Dick Armstrong was thoroughly committed to his promising future as a major league baseball front-office executive until something happened that completely changed his life and steered him in a totally new direction. In A Sense of Being Called, Armstrong tells the story of what he calls his Damascus Road experience, an awesome encounter with the God he had always believed in but had never given the slightest thought to serving. The dramatic theophany initiated a remarkable pilgrimage of faith in which he and his supportive wife, Margie, learned how God guides, provides for, and equips those who respond to the divine call.
What the unbelieving world would label coincidence Dick and Margie viewed as the miraculous providence of God--of a God whose timing, they came to understand, is often surprising and always perfect.

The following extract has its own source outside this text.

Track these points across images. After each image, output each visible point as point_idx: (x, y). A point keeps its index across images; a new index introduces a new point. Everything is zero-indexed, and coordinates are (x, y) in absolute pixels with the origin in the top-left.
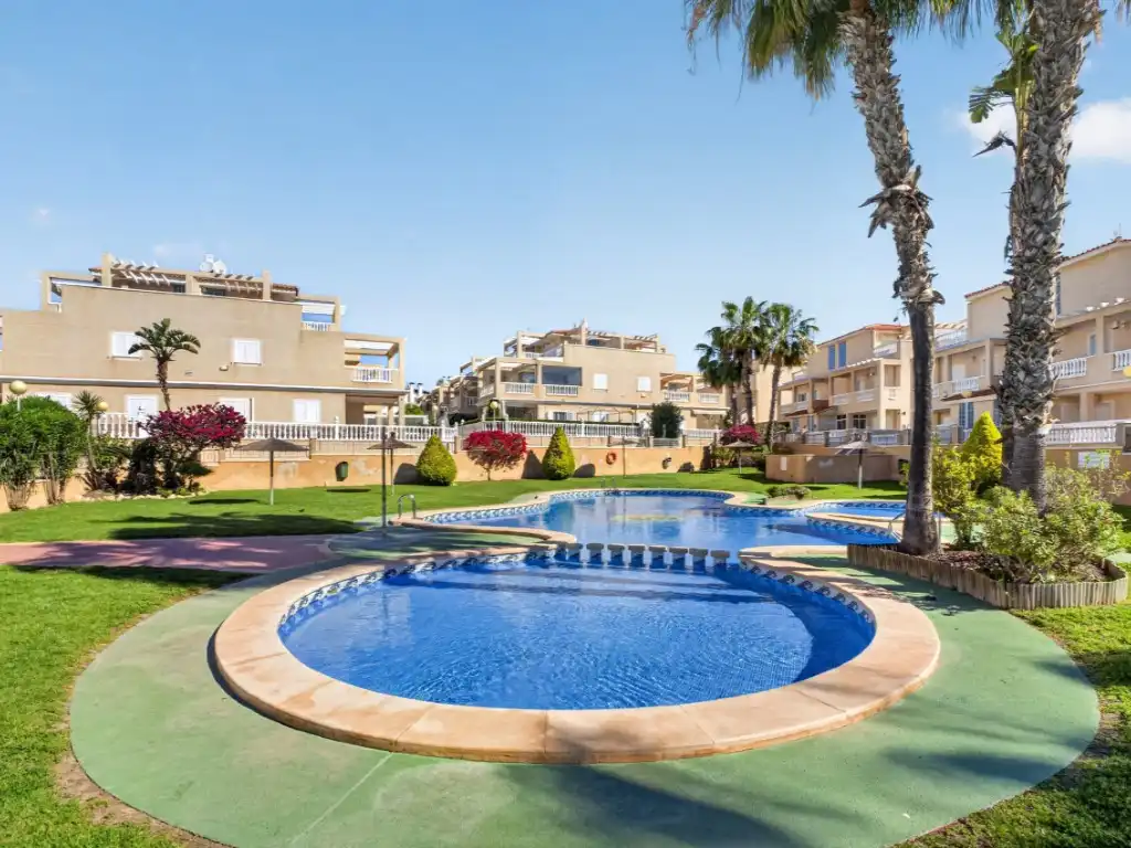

As the doors to entering seminary kept opening or closing in unpredictable ways, Dick was eventually led to Princeton Theological Seminary, where he met then-president John A. Mackay, who was to have a powerful impact on Dick's life.
Dick and Margie's departure from the Baltimore Orioles and their transition to becoming a full-time seminary couple was traumatic. Their five-and-a-half-year-old son died on the Seminary's convocation day. The poignant story of Ricky's death provides another inspirational illustration of how God is able to work for good, even in the death of a child, with those who are called according to God's purpose.
The three years at seminary were transformational for Dick Armstrong, who traces the often -humorous events leading to his ordination and call to be the pastor of the Oak Lane Presbyterian Church of Philadelphia. Armstrong's hope is that this book will move readers to consider how God has been at work in their lives and will awaken in them their own sense of being called.